1. Validate against an allowlist and use relative redirects
Prefer relative paths for redirects. If an absolute URL is required, compare the host against an allowlist and reject anything not explicitly permitted.
import { HttpException, HttpStatus, Injectable } from '@nestjs/common';
import { Pool } from 'pg';
@Injectable()
export class RedirectService {
private readonly allowedHosts = new Set(['app.example.com', 'cdn.example.com']);
constructor(private readonly pool: Pool) {}
async redirectTo(tenantId: string, userKey: string): Promise<{ url: string }> {
const client = await this.pool.connect();
try {
const resDb = await client.query(
'SELECT redirect_url FROM tenant_redirects WHERE tenant_id = $1 AND user_key = $2',
[tenantId, userKey],
);
if (resDb.rowCount === 0) {
throw new HttpException('Not found', HttpStatus.NOT_FOUND);
}
const candidate = resDb.rows[0].redirect_url;
// Allow only relative URLs
if (new URL(candidate, 'http://localhost').origin !== 'http://localhost') {
// Enforce allowlist for absolute URLs
try {
const parsed = new URL(candidate);
if (!this.allowedHosts.has(parsed.hostname)) {
throw new HttpException('Invalid redirect target', HttpStatus.BAD_REQUEST);
}
} catch (e) {
// If it’s not a valid absolute URL, reject it
if (!candidate.startsWith('/')) {
throw new HttpException('Invalid redirect target', HttpStatus.BAD_REQUEST);
}
}
}
return { url: candidate };
} finally {
client.release();
}
}
}
2. Use parameterized queries and strict schema constraints in CockroachDB
Ensure the CockroachDB schema enforces data types and constraints so that stored URLs are predictable. For example, store only relative paths or enforce URL format with CHECK constraints.
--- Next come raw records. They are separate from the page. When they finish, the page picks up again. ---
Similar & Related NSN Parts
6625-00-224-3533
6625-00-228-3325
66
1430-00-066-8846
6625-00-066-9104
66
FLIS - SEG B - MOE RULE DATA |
-- CockroachDB schema example
CREATE TABLE tenant_redirects (
tenant_id UUID NOT NULL,
user_key UUID NOT NULL,
redirect_url TEXT NOT NULL CHECK (redirect_url ~ '^(/[a-zA-Z0-9\-._~:/?#\[\]@!$&''()*+,;=]*)?$'),
PRIMARY KEY (tenant_id, user_key)
);
In NestJS, use a typed query with the pg driver to avoid injection and ensure the returned value matches the expected format.
import { Injectable } from '@nestjs/common';
import { Pool, QueryResult } from 'pg';
@Injectable()
export class TenantRedirectRepository {
constructor(private readonly pool: Pool) {}
async getRedirectUrl(tenantId: string, userKey: string): Promise {
const result: QueryResult = await this.pool.query(
`SELECT redirect_url FROM tenant_redirects WHERE tenant_id = $1 AND user_key = $2`,
[tenantId, userKey],
);
if (result.rows.length === 0) {
throw new Error('Redirect configuration not found');
}
return result.rows[0].redirect_url;
}
}
3. Reject URLs with unexpected schemes and enforce path-only redirects
When absolute URLs must be supported, normalize and validate the scheme and host. Reject javascript: or other non-HTTP(S) schemes, and avoid open redirects by defaulting to a relative path when in doubt.
function isSafeRedirect(url: string, allowedHosts: Set): boolean {
try {
const parsed = new URL(url);
return allowedHosts.has(parsed.hostname) && (parsed.protocol === 'https:' || parsed.protocol === 'http:');
} catch {
// Fallback: treat as path if not a valid absolute URL
return url.startsWith('/');
}
}
Combine this with NestJS middleware or a guard to validate the final destination before invoking res.redirect().